REQUIREMENT: Report each line of the data below that contains the word "Сучасні", copying every such line in full. Treat the match as case-sensitive.

****

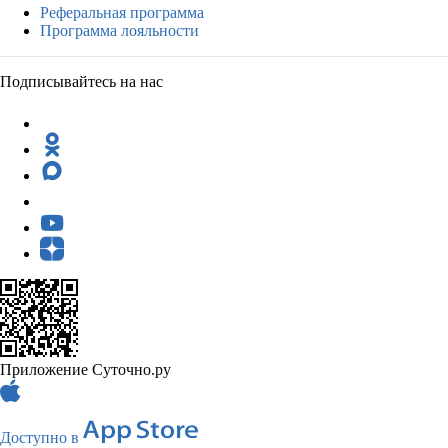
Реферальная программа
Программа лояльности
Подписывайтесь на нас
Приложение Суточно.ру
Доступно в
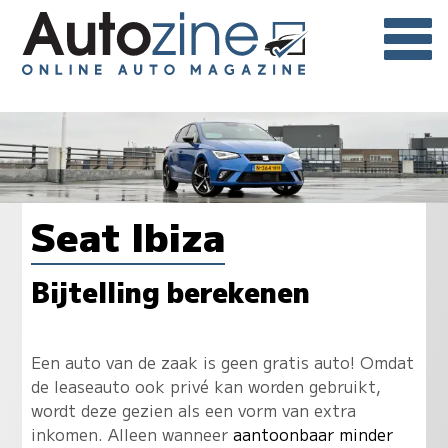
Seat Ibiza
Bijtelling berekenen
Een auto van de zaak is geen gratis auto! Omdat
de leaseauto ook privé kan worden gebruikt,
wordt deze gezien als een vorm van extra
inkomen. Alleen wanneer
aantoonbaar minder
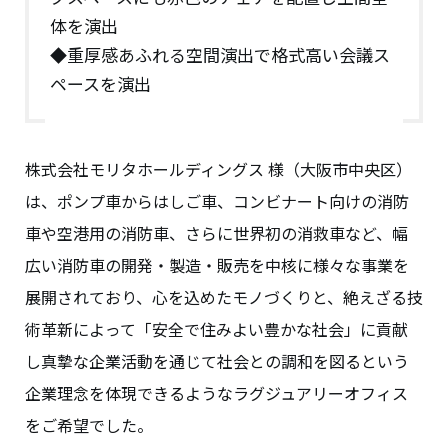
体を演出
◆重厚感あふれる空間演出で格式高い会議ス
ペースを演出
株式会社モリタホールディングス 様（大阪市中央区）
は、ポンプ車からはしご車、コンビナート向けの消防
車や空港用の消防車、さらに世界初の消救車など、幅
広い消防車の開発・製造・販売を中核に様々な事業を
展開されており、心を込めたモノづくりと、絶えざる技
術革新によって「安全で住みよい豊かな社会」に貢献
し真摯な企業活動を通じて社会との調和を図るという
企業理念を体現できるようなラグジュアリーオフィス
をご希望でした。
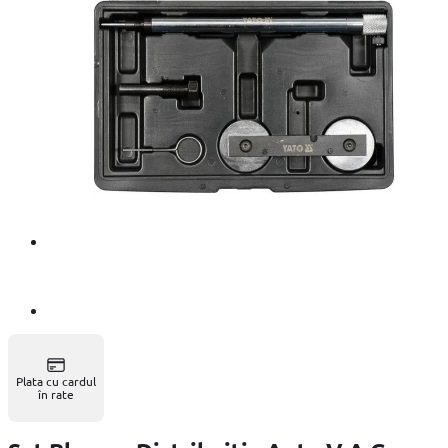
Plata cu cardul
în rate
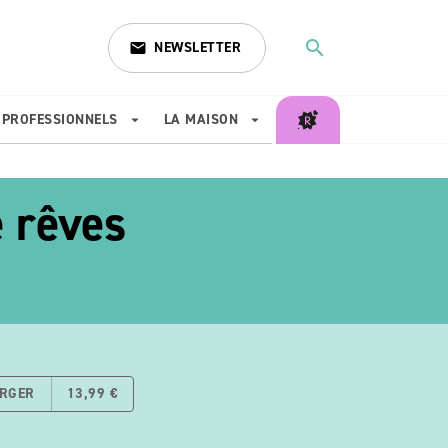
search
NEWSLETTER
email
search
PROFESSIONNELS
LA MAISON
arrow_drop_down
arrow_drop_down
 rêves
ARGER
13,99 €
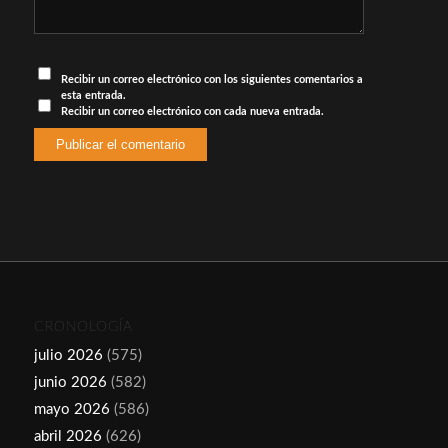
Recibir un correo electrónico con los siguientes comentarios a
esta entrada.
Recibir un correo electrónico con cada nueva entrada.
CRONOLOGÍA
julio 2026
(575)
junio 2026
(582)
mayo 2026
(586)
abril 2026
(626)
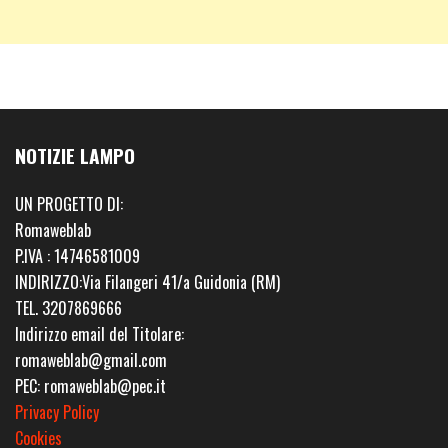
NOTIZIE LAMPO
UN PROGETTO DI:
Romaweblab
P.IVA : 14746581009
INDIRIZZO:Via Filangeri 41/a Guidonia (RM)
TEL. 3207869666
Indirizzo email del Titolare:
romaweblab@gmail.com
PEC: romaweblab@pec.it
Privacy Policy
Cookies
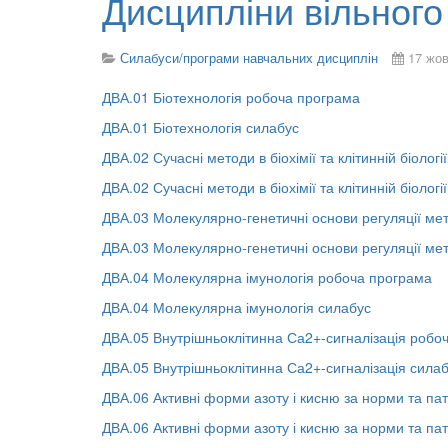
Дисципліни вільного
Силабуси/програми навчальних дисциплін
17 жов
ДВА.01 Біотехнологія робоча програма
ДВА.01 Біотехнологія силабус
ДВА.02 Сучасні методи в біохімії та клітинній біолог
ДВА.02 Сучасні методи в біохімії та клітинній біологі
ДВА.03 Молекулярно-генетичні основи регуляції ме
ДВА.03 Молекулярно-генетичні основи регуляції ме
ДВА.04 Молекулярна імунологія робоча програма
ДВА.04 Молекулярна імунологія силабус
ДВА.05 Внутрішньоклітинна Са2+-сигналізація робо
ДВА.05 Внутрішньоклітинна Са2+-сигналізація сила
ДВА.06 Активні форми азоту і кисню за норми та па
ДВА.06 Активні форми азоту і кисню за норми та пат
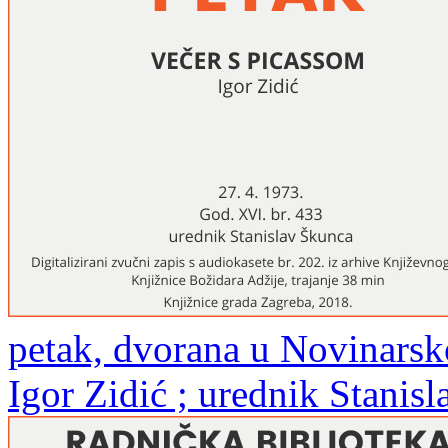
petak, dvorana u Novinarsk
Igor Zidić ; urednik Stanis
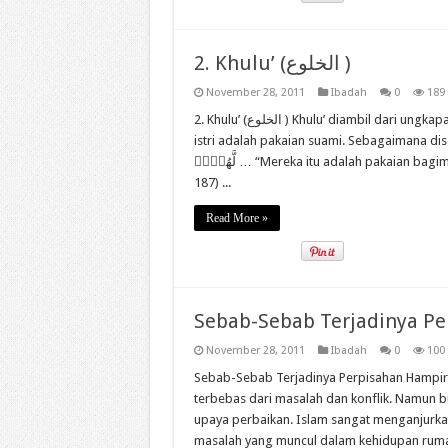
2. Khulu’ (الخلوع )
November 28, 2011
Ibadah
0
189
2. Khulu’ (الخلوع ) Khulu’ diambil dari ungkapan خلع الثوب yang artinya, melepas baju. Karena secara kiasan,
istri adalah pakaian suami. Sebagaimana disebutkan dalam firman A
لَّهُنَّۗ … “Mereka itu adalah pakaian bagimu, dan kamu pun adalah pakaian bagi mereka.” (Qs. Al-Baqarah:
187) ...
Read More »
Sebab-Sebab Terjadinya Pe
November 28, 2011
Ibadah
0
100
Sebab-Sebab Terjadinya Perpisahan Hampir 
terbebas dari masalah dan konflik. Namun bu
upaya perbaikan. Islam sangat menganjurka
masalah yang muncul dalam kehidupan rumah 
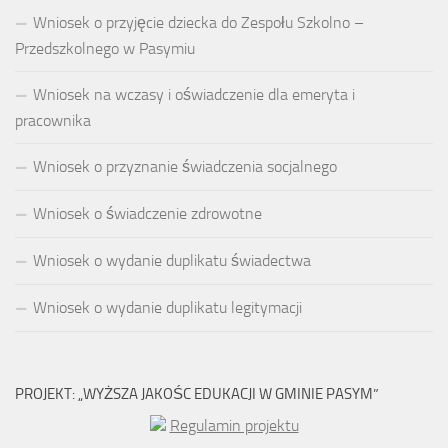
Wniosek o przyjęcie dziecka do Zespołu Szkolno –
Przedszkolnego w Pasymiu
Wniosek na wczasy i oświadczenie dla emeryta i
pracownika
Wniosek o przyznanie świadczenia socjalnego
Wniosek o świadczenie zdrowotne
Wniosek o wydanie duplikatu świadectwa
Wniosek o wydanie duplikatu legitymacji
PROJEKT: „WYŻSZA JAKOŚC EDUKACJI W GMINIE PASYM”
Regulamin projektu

****

SOLUTION FOR THIS PROBLEM:
ДВА.02 Сучасні методи в біохімії та клітинній біолог
ДВА.02 Сучасні методи в біохімії та клітинній біологі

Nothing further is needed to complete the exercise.